In a world of silos, collaboration happens by trusting others enough to build your work upon theirs. The ability to exclude some aspects of the world from your decision-making is what allows you to focus on a few things in your silo while trusting that other humans are focusing on different things in their own silos. Without the ability to trust others, specialization is impeded and silos are duplicative.


So when we gather together as flocks of strategic designers, thoughtful scientists, and concerned policymakers bemoaning the stifling role of silos, we must also confront the fact that we are broadcasting our hesitations about trusting others who are not present, as well as decisions and realizations that have been made in our absence. Workshops or studios that attempt to "get the system in the room" and seek to work from "first principles" exhibit these characteristics. Worthy goals, yes, but limited in scale to relatively small numbers of people. If silos are clusters of adjacent vertical efforts, more horizontal organizational alternatives favored by the design community are akin to rafts: lashed together provisionally and better at floating atop waves of complexity, but only large enough for a few people at a time.

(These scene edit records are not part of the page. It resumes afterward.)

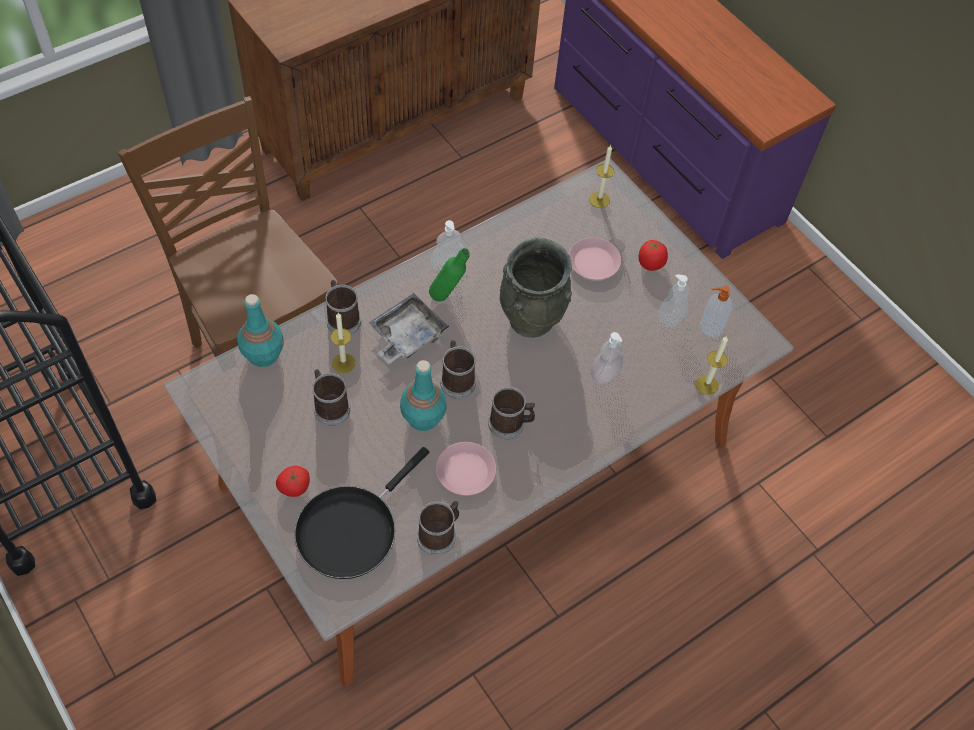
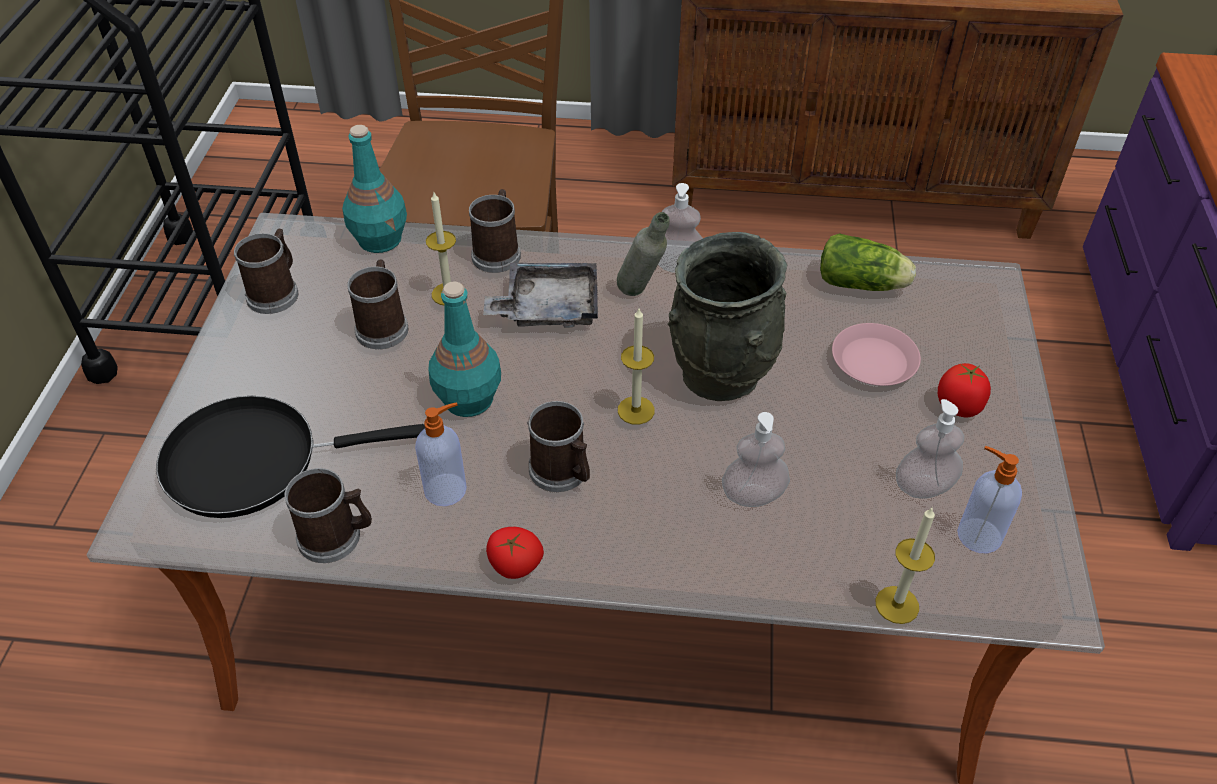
camera: 45 degrees right, 10 degrees down
tomato [276,466,310,497] -> tomato moved to [486,527,544,579]
green bottle [429,248,470,301] -> grey bottle [617,212,670,296]
pink plate [436,442,496,496] -> soap dispenser [415,402,467,506]
mug [440,340,476,399] -> mug moved to [234,229,298,314]
candle [589,145,615,208] -> candle moved to [618,309,655,425]
none -> lettuce [820,233,916,291]

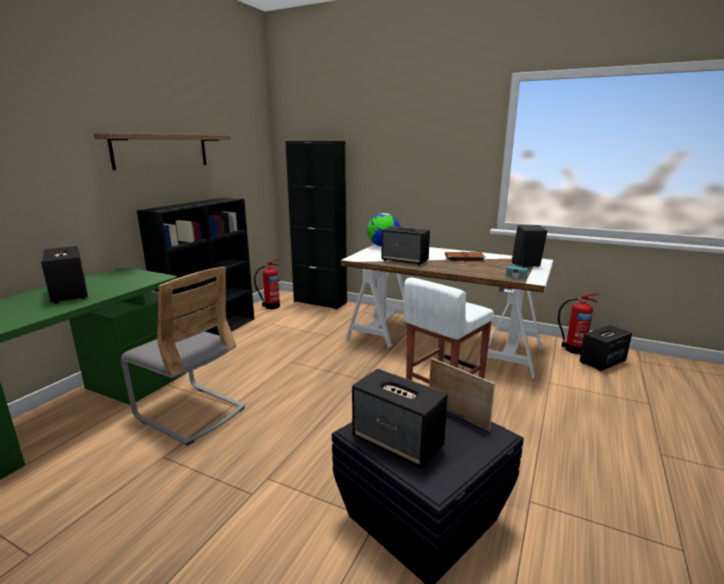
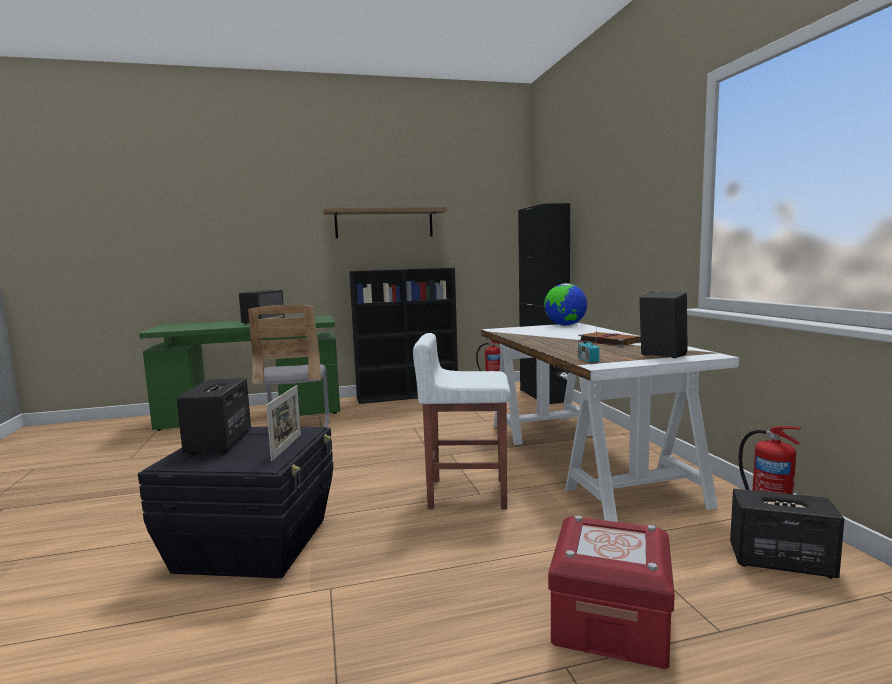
camera: 50 degrees right, 10 degrees down
speaker [381,226,430,265] -> none
none -> red storage box [548,516,675,669]

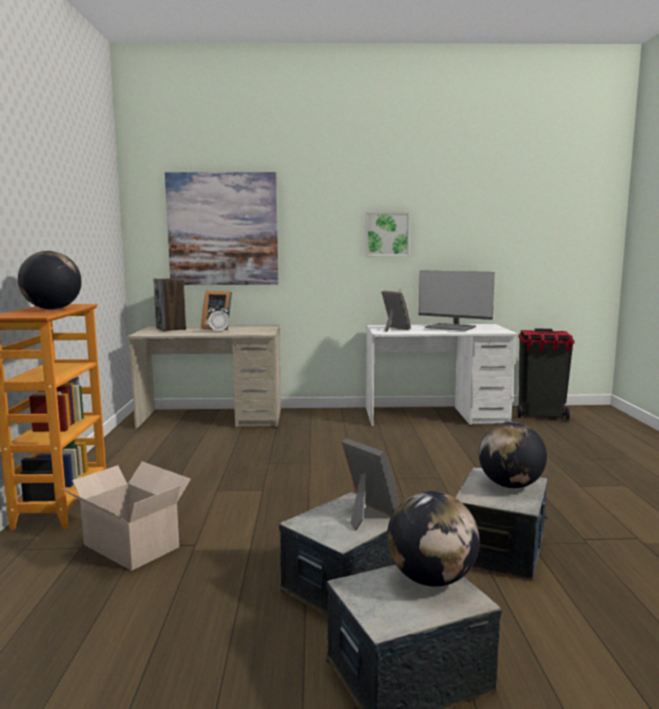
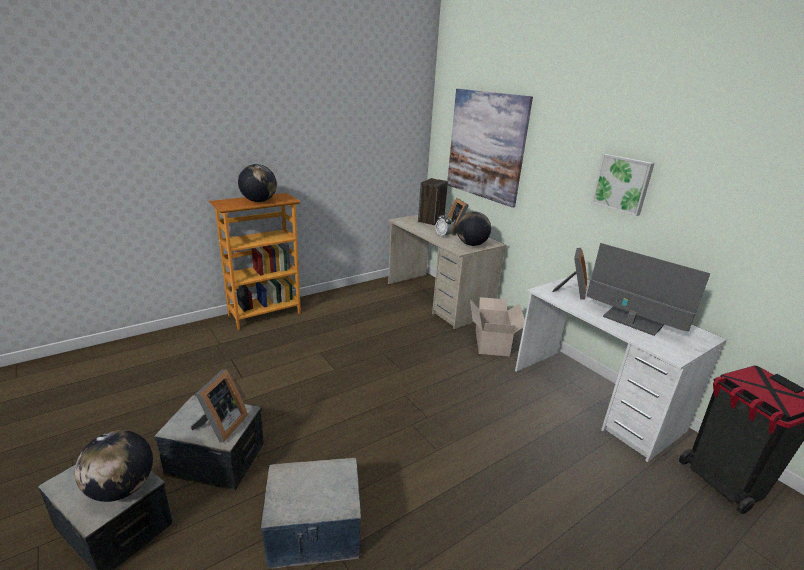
camera: 55 degrees right, 15 degrees up
cardboard box [61,461,191,571] -> cardboard box moved to [470,297,525,356]
monitor [419,270,495,331] -> monitor turned 135 degrees clockwise [587,243,711,336]
globe [479,422,547,488] -> globe moved to [457,211,491,246]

That works counter to much of what we know about scale in 2020. Pick a statistic, plot it against time, and wait for the "hockey stick" to appear with the dots on plotting up and to the right exponentially. The plot of COVID-19, carbon, computing power, and countless other statistics shows a similar curve. The figure of the exponential is so familiar now as to feel haunting, but one condition continues to resist: Trust. In a moment when compound increases feel normal, for good and bad alike, trust evades this pattern by refusing to scale any which way but linearly, built in small atomic bonds between individuals. Managerial structures and their silos offer a way to stretch circles of trust, but anyone who has worked inside a large organization knows that trust can only be stretched so far. No matter what kind of fancy technology or organizational schemes are used, trust, like hands, is ultimately held between people.


Stories are grandiose and compelling, but myopic and parallel; excel is out of the question; science is a belief system among many; history is written by the winners; and maps are drawn with the invisible ink of exclusion. No gods can be found to weigh in on unresolvable matters, and the king’s throne has been sawed apart, burnt to ash, and pummeled into warpaint. Though this may not be understood as a paragraph brimming with optimism it should nevertheless be read as such. The frightening optimism of moments when there’s no truth to be had is that we face the future unburdened by lazy assumptions or half-baked answers. In 2020 we are good at acknowledging the volatile,  uncertain, complex, and ambiguous reality around us, but are we any better at acting with eyes wide VUCA?


Yes, and the evidence is in the streets right now, championing intersectionality in the intersections and anti-racism on the roadways. This is a society calibrating itself through emergent protest actions arriving after too many years of accrued police violence and systemic racism. The civil rights era will undoubtedly be used as a comparison to the events of today, and those historic moments provide a moral compass rather than a map. What we’re seeing under the banner of Black Lives Matter is that painstakingly bringing previously-ignored activities like police violence into the daylight can catalyze collective anguish into political change.


It is important to note that this is not the work of widely known leaders but of countless organizers who maintain an abiding sense of true north. None of the people involved in this fight have the convenient confidence of a map showing the path forward, and there’s no way to make systemic racism simple. On the contrary, it is not simplicity that the movement has but a meaningful and potent simplifier: Black Lives Matters.